The early version of apksigner is a jar package. The apksigner.jar file and xxx.jks are used to sign the application. The specific operations are as follows:
$java -jar apksigner.jar sign --ks xxx.jks --ks-key-alias xxx1 --ks-pass pass:xxx2 --key-pass pass:xxx3 --out [File generated after signing /out output parameters] [files requiring signature/in input parameters]
Later it was changed to apksigner executable file. The specific operations are as follows:
$apksigner sign --ks xxx.jks --ks-key-alias xxx1 --ks-pass pass:xxx2 --key-pass pass:xxx3 --out [File/out output parameters generated after signing] [File requiring signature/in input parameters]
3.3 Interpretation of key parameters of apksigner (sign and verify subcommands)
3.3.1 Detailed interpretation of sign parameters
If you need to re-sign/change the signature, just replace the jks file directly. The parameters involved here are described as follows:
--ks xxx.jks keystore name --ks-key-alias xxx1 Key alias, if the keystore has a key pair, it can be omitted, otherwise it must be selected --ks-pass pass:xxx2 Password to unlock the keystore file --key-pass pass:xxx3 Password to unlock private key
For signed ones you can also set up a signed version solution as follows:
--v1-signing-enabled Whether to enable V1 signing, enabled by default --v2-signing-enabled Whether to enable V2 signing, enabled by default --v3-signing-enabled Whether to enable V3 signing, enabled by default --v4-signing-enabled Whether to enable V4 signing, enabled by default
For other sign commands, you can use apksigner sign –help to view.
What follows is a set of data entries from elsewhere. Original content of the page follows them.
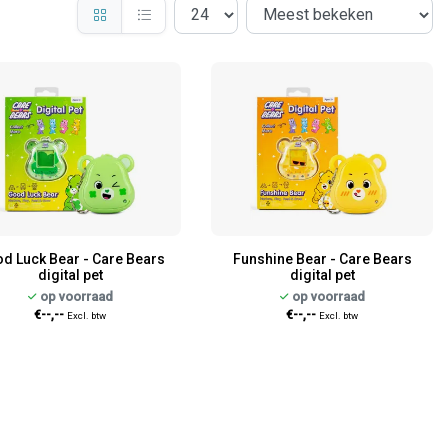
d Luck Bear - Care Bears
Funshine Bear - Care Bears
digital pet
digital pet
op voorraad
op voorraad
€--,--
€--,--
Excl. btw
Excl. btw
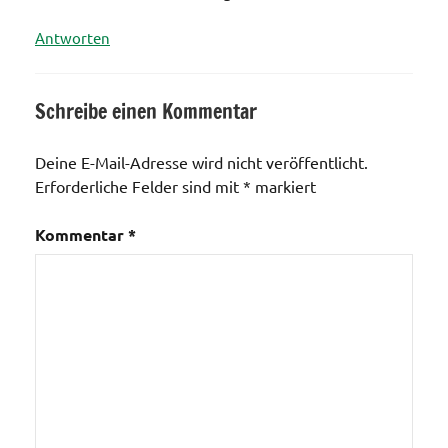
Antworten
Schreibe einen Kommentar
Deine E-Mail-Adresse wird nicht veröffentlicht.
Erforderliche Felder sind mit
*
markiert
Kommentar
*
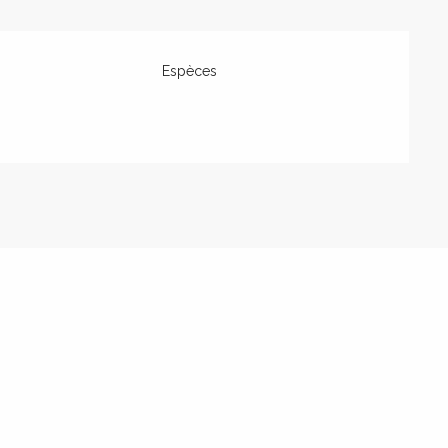
Espèces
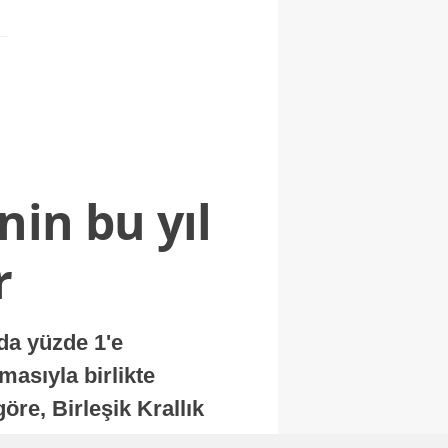
nin bu yıl
r
nda yüzde 1'e
masıyla birlikte
re, Birleşik Krallık
.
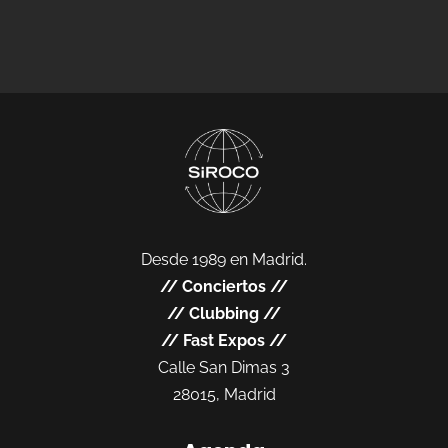
Desde 1989 en Madrid.
//
Conciertos
//
//
Clubbing
//
//
Fast Expos
//
Calle San Dimas 3
28015, Madrid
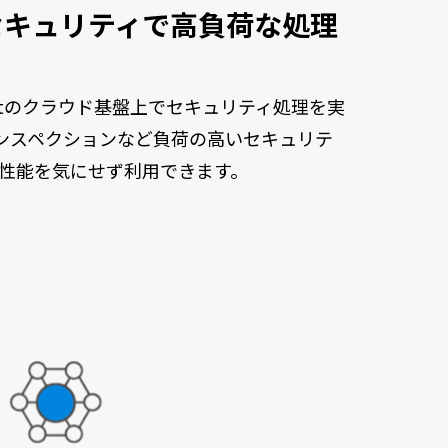
セキュリティで高負荷な処理
ortinetのクラウド基盤上でセキュリティ処理を実
インスペクションなど負荷の高いセキュリテ
性能を気にせず利用できます。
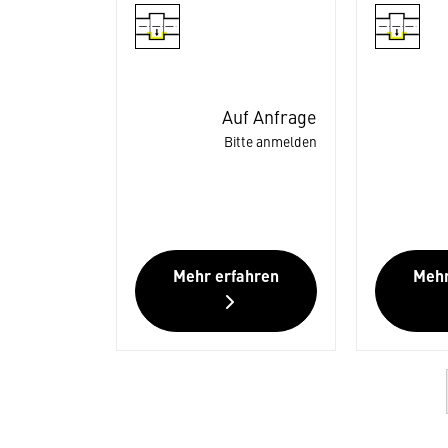
Auf Anfrage
Bitte anmelden
Mehr erfahren
Mehr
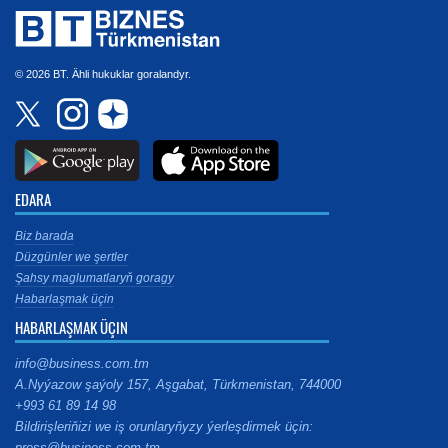
© 2026 BT. Ähli hukuklar goralandyr.
EDARA
Biz barada
Düzgünler we şertler
Şahsy maglumatlaryň goragy
Habarlaşmak üçin
HABARLAŞMAK ÜÇIN
info@business.com.tm
A.Nyýazow şaýoly 157, Aşgabat, Türkmenistan, 744000
+993 61 89 14 98
Bildirişleriňizi we iş orunlaryňyzy ýerleşdirmek üçin:
press@business.com.tm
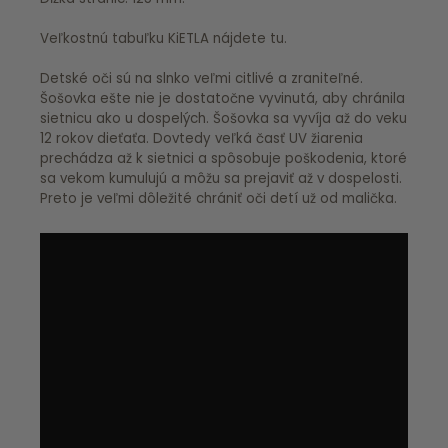
Veľkostnú tabuľku KiETLA nájdete
tu
.
Detské oči sú na slnko veľmi citlivé a zraniteľné.
Šošovka ešte nie je dostatočne vyvinutá, aby chránila
sietnicu ako u dospelých. Šošovka sa vyvíja až do veku
12 rokov dieťaťa. Dovtedy veľká časť UV žiarenia
prechádza až k sietnici a spôsobuje poškodenia, ktoré
sa vekom kumulujú a môžu sa prejaviť až v dospelosti.
Preto je veľmi dôležité chrániť oči detí už od malička.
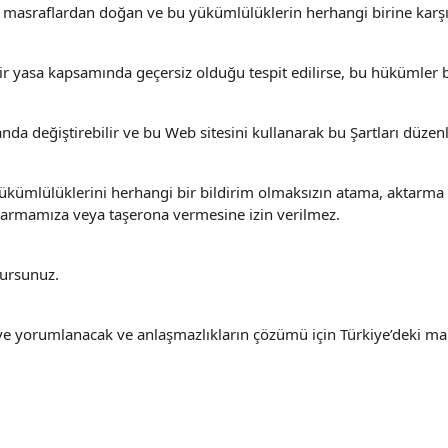
ve masraflardan doğan ve bu yükümlülüklerin herhangi birine karşı
 yasa kapsamında geçersiz olduğu tespit edilirse, bu hükümler bu
a değiştirebilir ve bu Web sitesini kullanarak bu Şartları düzenl
kümlülüklerini herhangi bir bildirim olmaksızın atama, aktarma v
ktarmamıza veya taşerona vermesine izin verilmez.
lursunuz.
ve yorumlanacak ve anlaşmazlıkların çözümü için Türkiye’deki ma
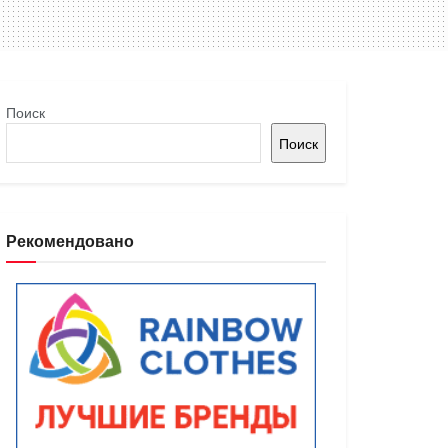
Поиск
Поиск
Рекомендовано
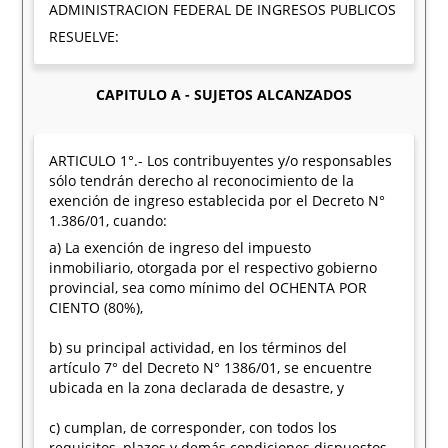
ADMINISTRACION FEDERAL DE INGRESOS PUBLICOS
RESUELVE:
CAPITULO A - SUJETOS ALCANZADOS
ARTICULO 1°.- Los contribuyentes y/o responsables
sólo tendrán derecho al reconocimiento de la
exención de ingreso establecida por el Decreto N°
1.386/01, cuando:
a) La exención de ingreso del impuesto
inmobiliario, otorgada por el respectivo gobierno
provincial, sea como mínimo del OCHENTA POR
CIENTO (80%),
b) su principal actividad, en los términos del
artículo 7° del Decreto N° 1386/01, se encuentre
ubicada en la zona declarada de desastre, y
c) cumplan, de corresponder, con todos los
requisitos, plazos y demás condiciones dispuestos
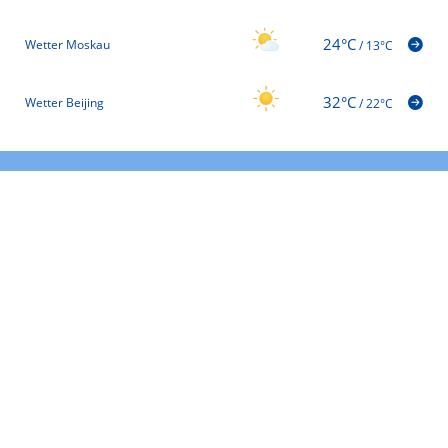
24°C
Wetter Moskau
/
13°C
32°C
Wetter Beijing
/
22°C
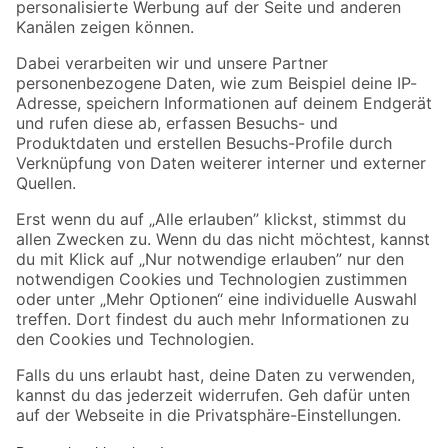
Folge uns
Zahlungsarten
Versandarten
Sicher einkaufen
Jetzt die toom-App herunterladen
Alle Preisangaben in EUR inkl. gesetzl. MwSt.. Die dargestellten Angebote sind unter
Umständen nicht in allen Märkten verfügbar. Die angegebenen Verfügbarkeiten beziehen
sich auf den unter "Mein Markt" ausgewählten toom Baumarkt. Alle Angebote und
Produkte nur solange der Vorrat reicht.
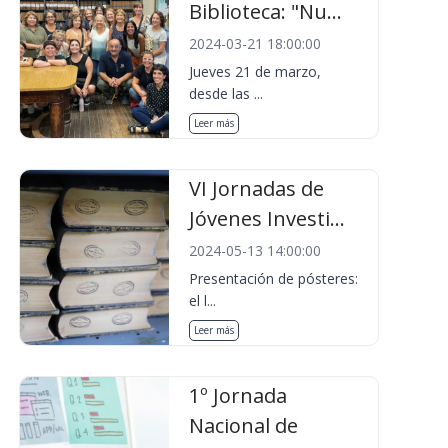
Biblioteca: "Nu...
2024-03-21 18:00:00
Jueves 21 de marzo,
desde las ...
Leer más
VI Jornadas de
Jóvenes Investi...
2024-05-13 14:00:00
Presentación de pósteres:
el l...
Leer más
1º Jornada
Nacional de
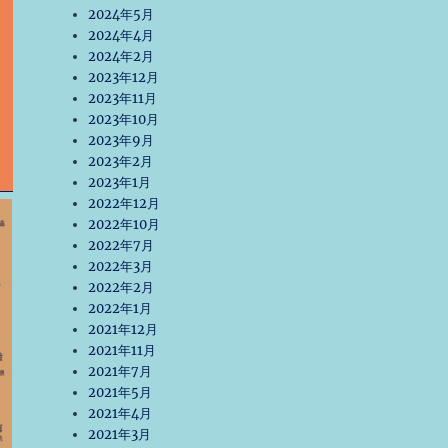
2024年5月
2024年4月
2024年2月
2023年12月
2023年11月
2023年10月
2023年9月
2023年2月
2023年1月
2022年12月
2022年10月
2022年7月
2022年3月
2022年2月
2022年1月
2021年12月
2021年11月
2021年7月
2021年5月
2021年4月
2021年3月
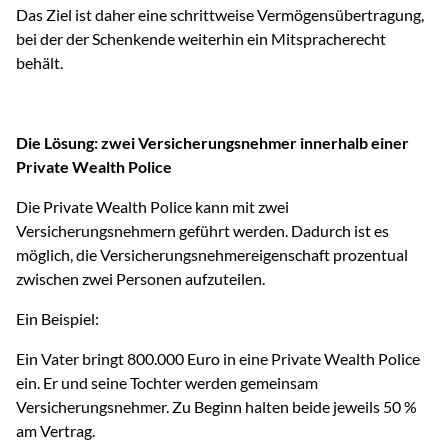
Das Ziel ist daher eine schrittweise Vermögensübertragung,
bei der der Schenkende weiterhin ein Mitspracherecht
behält.
Die Lösung: zwei Versicherungsnehmer innerhalb einer
Private Wealth Police
Die Private Wealth Police kann mit zwei
Versicherungsnehmern geführt werden. Dadurch ist es
möglich, die Versicherungsnehmereigenschaft prozentual
zwischen zwei Personen aufzuteilen.
Ein Beispiel:
Ein Vater bringt 800.000 Euro in eine Private Wealth Police
ein. Er und seine Tochter werden gemeinsam
Versicherungsnehmer. Zu Beginn halten beide jeweils 50 %
am Vertrag.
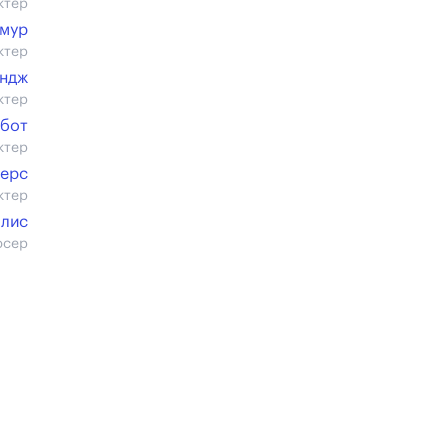
ктер
ймур
ктер
эндж
ктер
лбот
ктер
терс
ктер
ллис
юсер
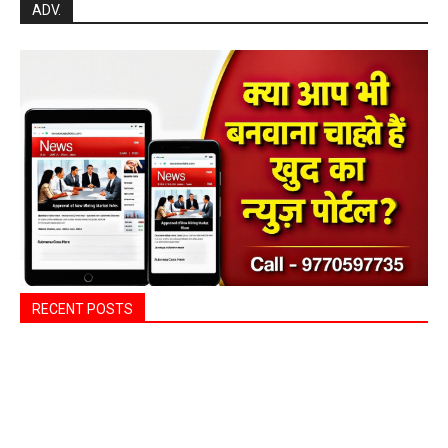
ADV.
RECENT POSTS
3.3.2 Detailed interpretation of verify parameter
Commonly used parameters are described as follows:
-v The value of output signature mode V1/V2/V3/V4 is not true/false --print-certs Print signature details
The specific usage is as follows:
#The output here represents the V2 signature $apksigner verify -v xxx1.apk Verifies Verified using v1 scheme (JAR signing): false Verified using v2 scheme (APK Signature Scheme v2): true Verified using v3 scheme (APK Signature Scheme v3): false Number of signers: 1 #The output here represents the V1 + V2 + V3 signature $apksigner verify -v xxx1.apk Verifies Verified using v1 scheme (JAR signing): true Verified using v2 scheme (APK Signature Scheme v2): true Verified using v3 scheme (APK Signature Scheme v3): true Number of signers: 3 #Print the detailed information of cert here apksigner verify --print-certs xxx.apk Signer #1 certificate DN: CN=xxx1, OU=xxx2, O=xxx3, L=xxx, ST=xxx, C=xxx Signer #1 certificate SHA-256 digest: 6793eeb8a34b573d320ef7d25208a474e0bb1600117e6e4b80416bfae46dd5fe Signer #1 certificate SHA-1 digest: 24dc9cbd3ebb67ada4bdd665b31c2a994fb07444 Signer #1 certificate MD5 digest: 1252800c8673bd059951fcaf66a5b91c #Use parameters -v and --print-certs at the same time to print more comprehensive information $apksigner verify -v --print-certs xxx.apk Verifies Verified using v1 scheme (JAR signing): false Verified using v2 scheme (APK Signature Scheme v2): false Verified using v3 scheme (APK Signature Scheme v3): true Number of signers: 1 Signer #1 certificate DN: CN=xxx1, OU=xxx2, O=xxx3, L=xxx4, ST=xxx5, C=xxx6 Signer #1 certificate SHA-256 digest: 6793eeb8a34b573d320ef7d25208a474e0bb1600117e6e4b80416bfae46dd5fe Signer #1 certificate SHA-1 digest: 24dc9cbd3ebb67ada4bdd665b31c2a994fb07444 Signer #1 certificate MD5 digest: 1252800c8673bd059951fcaf66a5b91c Signer #1 key algorithm: RSA Signer #1 key size (bits): 2048 Signer #1 public key SHA-256 digest: 39e722630a16ebbc200a1cac68b2ac6689ae9f56bff911c229ef2a81f5c24b5c Signer #1 public key SHA-1 digest: 5b9b6707d59e3aee0f844830cc3cc7074499fe2f Signer #1 public key MD5 digest: 36cdbb8876ef2ffc59dcafeb59f26810
For other verify commands, you can use apksigner verify –help to view.